Note that in this case, we are doing a search for items inside the rectangle. But the search options are a bit funky. You have to send the data in WKT format.  Luckily, Simon already create a better solution (in this case, he is using the long hand method to make sure that we all understand what he is doing). The better method would be to use his Geo library, in which case the code would look like:

   1: .Geo("location", x => x.RelatesToShape(new Rectangle(west, south, east, north), SpatialRelation.Within))

So that was the map, now let us look at another example, the Eat In example. In that case, we are looking for restaurants near our location to be figure out where to eat. This looks like this:

image

Right in the bull’s eye!

Here is the server side code:

   1: public IEnumerable<object> Get(double latitude, double longitude)
   2: {
   3:     using (var session = MvcApplication.DocumentStore.OpenSession())
   4:     {
   5:         return session.Query<Restaurant, LocationIndex>()

Data for review –
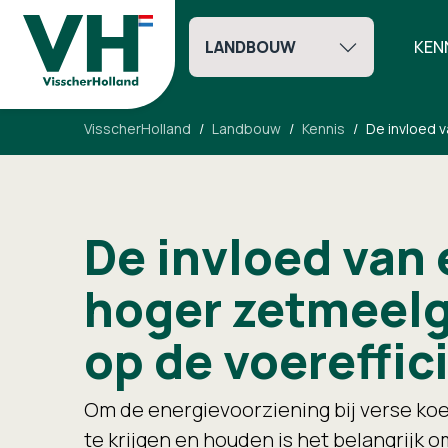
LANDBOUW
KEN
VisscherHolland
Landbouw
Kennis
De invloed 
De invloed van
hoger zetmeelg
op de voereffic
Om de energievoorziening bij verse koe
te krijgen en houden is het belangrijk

...

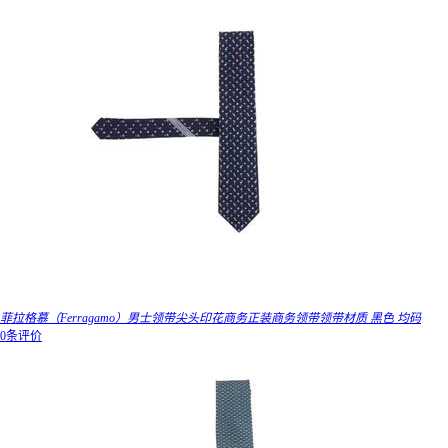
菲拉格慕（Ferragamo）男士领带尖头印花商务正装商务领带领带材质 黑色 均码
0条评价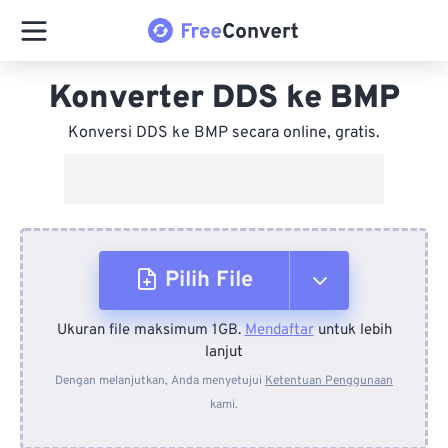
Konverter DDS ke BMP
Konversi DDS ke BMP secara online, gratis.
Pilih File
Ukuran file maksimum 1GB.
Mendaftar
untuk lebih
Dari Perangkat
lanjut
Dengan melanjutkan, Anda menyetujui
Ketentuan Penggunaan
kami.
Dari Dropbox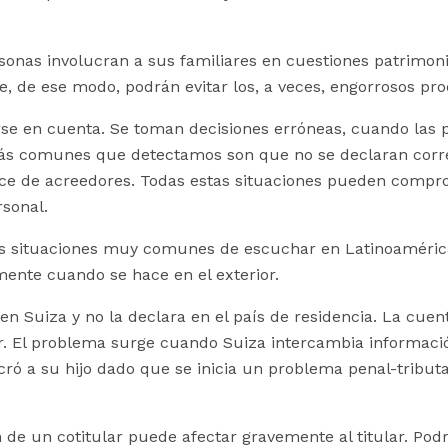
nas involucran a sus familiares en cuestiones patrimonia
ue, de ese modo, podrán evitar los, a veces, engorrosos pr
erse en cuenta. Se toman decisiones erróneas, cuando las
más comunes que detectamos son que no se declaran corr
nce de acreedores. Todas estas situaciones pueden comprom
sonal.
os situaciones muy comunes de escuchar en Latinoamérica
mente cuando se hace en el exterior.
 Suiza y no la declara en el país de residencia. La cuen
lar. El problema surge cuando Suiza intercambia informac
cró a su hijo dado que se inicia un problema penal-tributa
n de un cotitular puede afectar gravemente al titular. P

What you will do – In the spatial search text, list in order the arguments passed to the Rectangle constructor. The lines are unrelated to the spatial search text.

Result for this exercise – west, south, east, north